» WORK TO COMPLETE: For each entry, restate it word for word while omitting any image it holds.
*** Opening of PROVIDED DATA ***
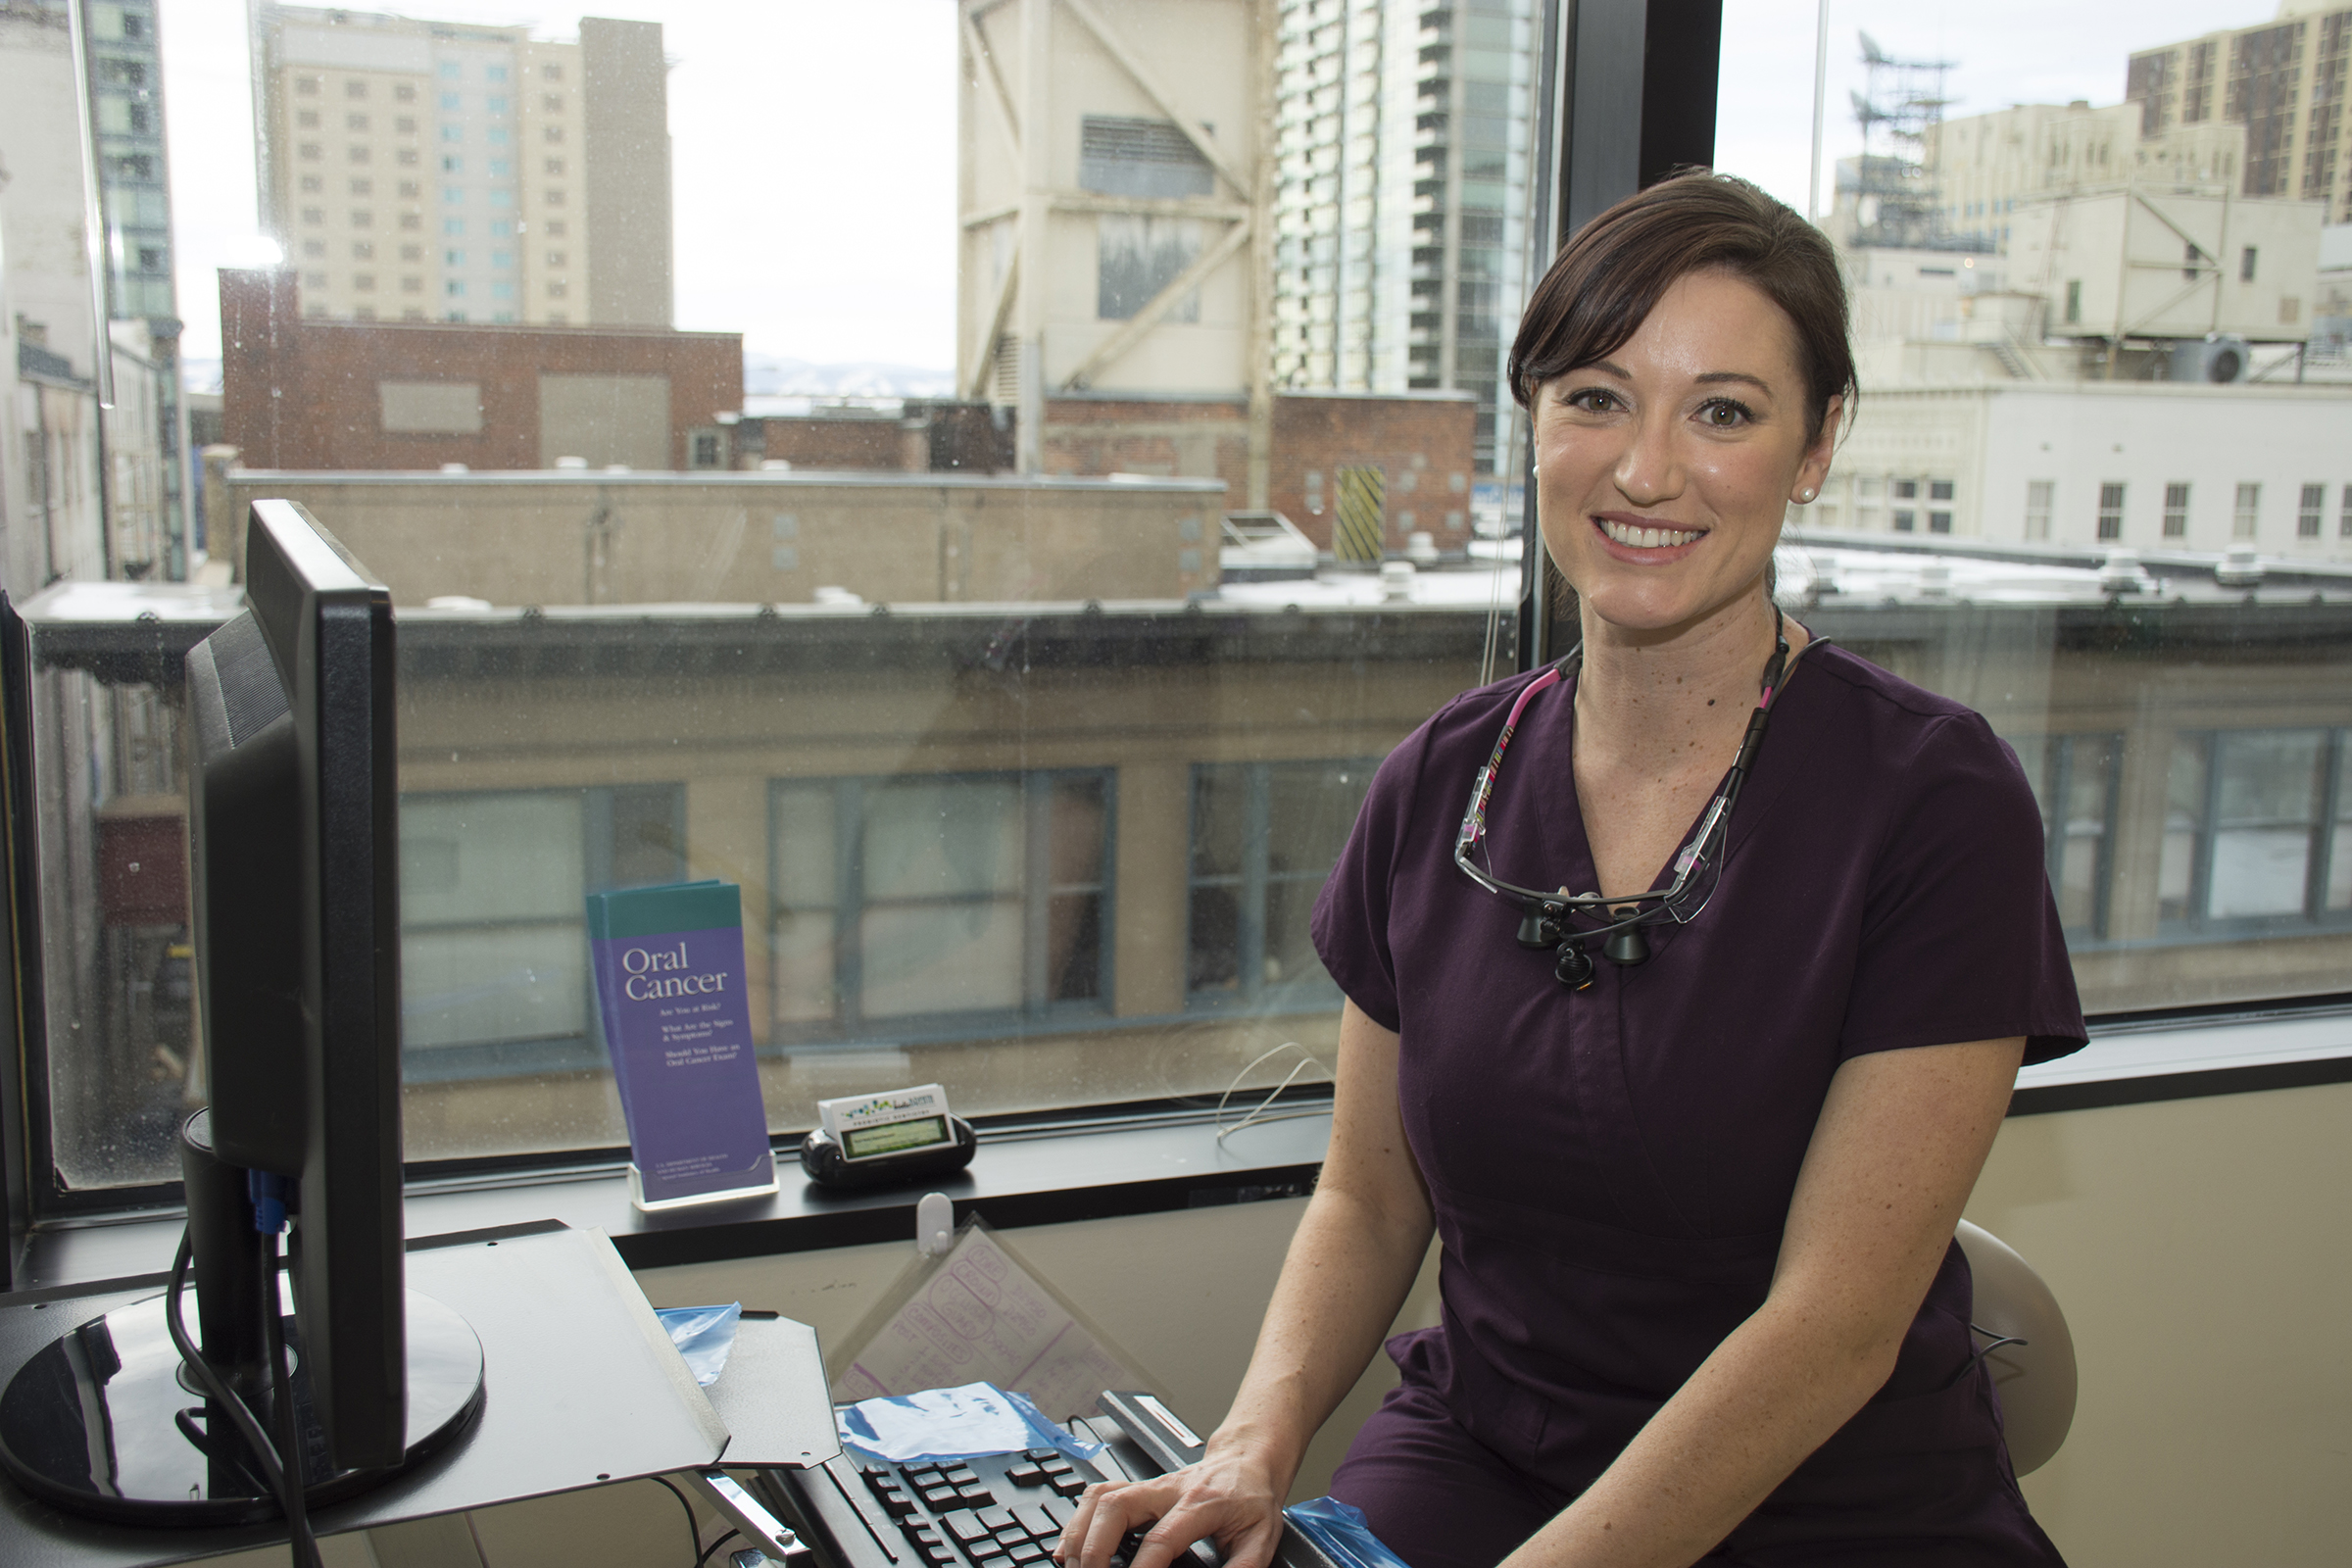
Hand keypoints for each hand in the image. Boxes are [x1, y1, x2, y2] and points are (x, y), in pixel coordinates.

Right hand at [1054, 1443, 1288, 1567]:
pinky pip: (1098, 1496)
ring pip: (1100, 1497)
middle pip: (1116, 1507)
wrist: (1248, 1460)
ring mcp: (1149, 1486)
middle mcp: (1167, 1490)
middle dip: (1094, 1549)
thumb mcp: (1262, 1539)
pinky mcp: (1138, 1488)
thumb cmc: (1253, 1498)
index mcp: (1200, 1504)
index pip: (1160, 1539)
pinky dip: (1077, 1521)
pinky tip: (1070, 1547)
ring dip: (1079, 1533)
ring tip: (1072, 1567)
*** Close of PROVIDED DATA ***
» RESULT OF THE EXERCISE:
Hand keypoints for each hand in the image. Boxes are [x1, y1, x2, y2] and points are (x, y), in pixel coordinates.

Right hand at [1054, 1443, 1288, 1567]:
pinky pip: (1098, 1496)
ring pip: (1100, 1497)
middle pip: (1116, 1507)
wrist: (1248, 1460)
ring mcp: (1149, 1486)
middle mcp: (1167, 1490)
middle dip: (1094, 1549)
thumb mcp: (1262, 1539)
pinky mcp: (1138, 1488)
thumb cmc: (1253, 1498)
index mcp: (1200, 1504)
index pip: (1160, 1539)
pinky dip: (1077, 1521)
pinky tip: (1070, 1547)
ring dip: (1079, 1533)
ring tip: (1072, 1567)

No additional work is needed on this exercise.